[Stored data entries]
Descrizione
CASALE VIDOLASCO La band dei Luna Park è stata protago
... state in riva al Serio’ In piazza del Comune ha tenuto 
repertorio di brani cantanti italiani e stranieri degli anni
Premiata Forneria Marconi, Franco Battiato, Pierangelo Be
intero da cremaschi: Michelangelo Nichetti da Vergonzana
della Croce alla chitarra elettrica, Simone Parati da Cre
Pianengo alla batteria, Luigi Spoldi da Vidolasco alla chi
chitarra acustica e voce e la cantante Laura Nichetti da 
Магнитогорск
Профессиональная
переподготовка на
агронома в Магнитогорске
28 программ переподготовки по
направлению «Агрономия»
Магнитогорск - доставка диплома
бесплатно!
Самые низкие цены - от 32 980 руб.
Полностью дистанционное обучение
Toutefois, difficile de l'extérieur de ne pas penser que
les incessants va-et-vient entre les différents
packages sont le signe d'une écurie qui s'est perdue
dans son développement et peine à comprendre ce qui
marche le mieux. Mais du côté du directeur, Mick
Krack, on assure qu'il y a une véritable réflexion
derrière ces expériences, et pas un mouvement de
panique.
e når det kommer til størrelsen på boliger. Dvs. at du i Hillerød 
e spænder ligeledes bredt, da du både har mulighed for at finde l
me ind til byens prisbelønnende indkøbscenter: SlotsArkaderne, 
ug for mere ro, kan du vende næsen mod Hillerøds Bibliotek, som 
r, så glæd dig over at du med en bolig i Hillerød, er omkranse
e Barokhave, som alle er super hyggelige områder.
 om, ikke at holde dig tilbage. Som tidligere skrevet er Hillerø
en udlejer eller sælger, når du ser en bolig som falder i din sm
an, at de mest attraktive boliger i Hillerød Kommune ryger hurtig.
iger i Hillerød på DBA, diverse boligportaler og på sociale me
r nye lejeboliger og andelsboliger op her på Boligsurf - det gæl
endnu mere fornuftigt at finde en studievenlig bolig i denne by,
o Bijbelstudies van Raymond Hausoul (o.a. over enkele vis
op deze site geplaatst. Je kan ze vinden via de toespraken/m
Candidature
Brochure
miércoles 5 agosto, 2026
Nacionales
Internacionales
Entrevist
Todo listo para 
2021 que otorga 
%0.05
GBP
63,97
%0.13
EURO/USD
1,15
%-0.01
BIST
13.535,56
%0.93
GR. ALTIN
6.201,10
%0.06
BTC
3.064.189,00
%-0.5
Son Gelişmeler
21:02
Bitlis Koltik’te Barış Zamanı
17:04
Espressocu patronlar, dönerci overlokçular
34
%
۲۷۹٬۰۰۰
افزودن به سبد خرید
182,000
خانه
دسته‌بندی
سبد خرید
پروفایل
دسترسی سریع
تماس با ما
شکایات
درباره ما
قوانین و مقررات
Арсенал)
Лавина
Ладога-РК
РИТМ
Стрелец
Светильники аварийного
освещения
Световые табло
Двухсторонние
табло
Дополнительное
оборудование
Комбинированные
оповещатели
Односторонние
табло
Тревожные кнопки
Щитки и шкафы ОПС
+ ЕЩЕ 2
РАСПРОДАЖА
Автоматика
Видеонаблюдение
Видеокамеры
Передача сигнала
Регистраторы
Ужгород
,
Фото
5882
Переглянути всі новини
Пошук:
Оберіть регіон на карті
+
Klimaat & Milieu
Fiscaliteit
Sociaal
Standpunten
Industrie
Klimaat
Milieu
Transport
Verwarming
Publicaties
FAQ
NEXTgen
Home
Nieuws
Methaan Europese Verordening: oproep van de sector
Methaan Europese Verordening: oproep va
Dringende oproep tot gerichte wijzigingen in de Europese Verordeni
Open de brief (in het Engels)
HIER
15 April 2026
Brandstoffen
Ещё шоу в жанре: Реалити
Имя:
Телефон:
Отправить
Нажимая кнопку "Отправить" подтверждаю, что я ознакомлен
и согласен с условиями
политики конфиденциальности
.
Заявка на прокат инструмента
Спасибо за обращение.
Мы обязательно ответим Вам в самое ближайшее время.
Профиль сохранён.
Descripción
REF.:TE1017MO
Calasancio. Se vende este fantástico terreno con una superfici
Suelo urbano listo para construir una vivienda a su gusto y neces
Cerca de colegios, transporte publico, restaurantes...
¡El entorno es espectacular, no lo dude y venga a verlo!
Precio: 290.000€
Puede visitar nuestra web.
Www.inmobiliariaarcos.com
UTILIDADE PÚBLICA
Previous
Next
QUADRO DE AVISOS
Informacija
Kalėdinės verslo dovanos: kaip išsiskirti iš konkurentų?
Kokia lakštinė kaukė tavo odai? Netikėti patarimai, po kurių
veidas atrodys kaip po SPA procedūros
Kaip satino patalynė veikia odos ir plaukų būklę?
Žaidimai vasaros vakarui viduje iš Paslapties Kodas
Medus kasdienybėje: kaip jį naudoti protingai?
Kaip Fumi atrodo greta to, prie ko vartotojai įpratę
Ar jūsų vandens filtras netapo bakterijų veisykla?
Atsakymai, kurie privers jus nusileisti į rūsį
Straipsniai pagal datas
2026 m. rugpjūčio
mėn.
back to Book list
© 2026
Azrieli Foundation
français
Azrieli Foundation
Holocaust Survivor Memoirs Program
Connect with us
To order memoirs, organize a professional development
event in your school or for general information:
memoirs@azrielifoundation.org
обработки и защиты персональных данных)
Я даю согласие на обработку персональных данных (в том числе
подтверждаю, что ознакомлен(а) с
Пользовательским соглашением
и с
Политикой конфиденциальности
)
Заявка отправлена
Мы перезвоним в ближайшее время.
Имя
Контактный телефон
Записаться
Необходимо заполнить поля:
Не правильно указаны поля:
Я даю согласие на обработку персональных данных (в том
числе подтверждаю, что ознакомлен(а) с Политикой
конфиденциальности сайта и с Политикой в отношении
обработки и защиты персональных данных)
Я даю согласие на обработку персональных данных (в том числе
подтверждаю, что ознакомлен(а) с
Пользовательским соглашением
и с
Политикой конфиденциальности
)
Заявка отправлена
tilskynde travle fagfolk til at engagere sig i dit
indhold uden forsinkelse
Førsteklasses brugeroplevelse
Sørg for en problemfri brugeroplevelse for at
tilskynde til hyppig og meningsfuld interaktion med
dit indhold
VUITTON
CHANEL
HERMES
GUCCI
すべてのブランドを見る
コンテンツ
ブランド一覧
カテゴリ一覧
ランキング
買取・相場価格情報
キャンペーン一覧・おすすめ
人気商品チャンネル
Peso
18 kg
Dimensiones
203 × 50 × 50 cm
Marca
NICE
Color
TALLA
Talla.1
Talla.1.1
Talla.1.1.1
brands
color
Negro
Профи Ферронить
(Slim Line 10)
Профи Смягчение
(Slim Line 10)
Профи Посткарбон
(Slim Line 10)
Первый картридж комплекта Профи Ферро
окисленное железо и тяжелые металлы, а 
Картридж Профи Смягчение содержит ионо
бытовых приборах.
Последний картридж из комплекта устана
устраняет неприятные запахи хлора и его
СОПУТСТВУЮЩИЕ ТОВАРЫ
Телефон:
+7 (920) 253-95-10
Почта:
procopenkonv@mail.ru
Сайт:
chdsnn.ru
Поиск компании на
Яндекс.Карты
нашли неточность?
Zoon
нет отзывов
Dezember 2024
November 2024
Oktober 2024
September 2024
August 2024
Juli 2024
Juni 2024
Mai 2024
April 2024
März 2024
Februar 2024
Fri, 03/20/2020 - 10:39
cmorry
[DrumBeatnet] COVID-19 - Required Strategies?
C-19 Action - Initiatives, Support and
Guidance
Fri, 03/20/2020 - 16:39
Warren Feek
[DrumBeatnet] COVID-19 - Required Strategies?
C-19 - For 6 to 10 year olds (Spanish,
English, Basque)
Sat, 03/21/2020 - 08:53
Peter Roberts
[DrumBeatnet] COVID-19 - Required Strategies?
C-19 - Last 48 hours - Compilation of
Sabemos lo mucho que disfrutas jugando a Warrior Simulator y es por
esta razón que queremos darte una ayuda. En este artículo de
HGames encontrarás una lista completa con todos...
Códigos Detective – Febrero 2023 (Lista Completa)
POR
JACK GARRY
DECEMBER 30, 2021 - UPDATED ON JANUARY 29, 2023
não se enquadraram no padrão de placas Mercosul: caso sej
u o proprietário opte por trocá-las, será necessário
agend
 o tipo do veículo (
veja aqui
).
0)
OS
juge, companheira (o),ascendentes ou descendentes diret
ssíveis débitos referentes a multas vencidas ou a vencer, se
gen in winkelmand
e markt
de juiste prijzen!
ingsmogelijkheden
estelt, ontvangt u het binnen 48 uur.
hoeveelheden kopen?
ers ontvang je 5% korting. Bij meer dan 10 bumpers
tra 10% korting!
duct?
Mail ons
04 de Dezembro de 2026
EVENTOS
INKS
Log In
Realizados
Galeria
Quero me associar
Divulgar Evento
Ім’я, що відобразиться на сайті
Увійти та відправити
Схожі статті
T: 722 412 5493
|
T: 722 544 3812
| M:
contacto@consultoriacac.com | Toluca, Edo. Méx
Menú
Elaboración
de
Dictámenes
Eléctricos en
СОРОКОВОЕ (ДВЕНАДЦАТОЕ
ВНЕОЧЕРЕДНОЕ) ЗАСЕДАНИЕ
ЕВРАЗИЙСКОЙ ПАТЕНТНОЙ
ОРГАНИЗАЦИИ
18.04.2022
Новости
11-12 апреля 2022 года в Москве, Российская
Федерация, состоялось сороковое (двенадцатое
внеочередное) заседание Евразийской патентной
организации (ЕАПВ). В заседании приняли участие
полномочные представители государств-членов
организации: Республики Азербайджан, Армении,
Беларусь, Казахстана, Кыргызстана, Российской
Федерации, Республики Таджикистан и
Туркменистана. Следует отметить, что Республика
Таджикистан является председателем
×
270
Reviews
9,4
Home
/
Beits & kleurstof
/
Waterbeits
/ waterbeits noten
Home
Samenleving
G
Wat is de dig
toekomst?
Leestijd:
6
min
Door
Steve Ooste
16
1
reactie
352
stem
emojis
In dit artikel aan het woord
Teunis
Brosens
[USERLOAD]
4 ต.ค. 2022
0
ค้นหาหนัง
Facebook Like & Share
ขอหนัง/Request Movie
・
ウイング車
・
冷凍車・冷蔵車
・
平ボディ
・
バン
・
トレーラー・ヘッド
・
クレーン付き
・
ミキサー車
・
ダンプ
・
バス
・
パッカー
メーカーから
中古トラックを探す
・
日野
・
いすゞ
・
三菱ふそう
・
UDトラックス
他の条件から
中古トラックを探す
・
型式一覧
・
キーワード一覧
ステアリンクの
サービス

_YOUR TASK_
Look through the records for the word "Политикой". Every line that has it should be copied.

_TASK ANSWER_
Политикой конфиденциальности
числе подтверждаю, что ознакомлен(а) с Политикой
конфиденциальности сайта и с Политикой в отношении
Политикой конфиденциальности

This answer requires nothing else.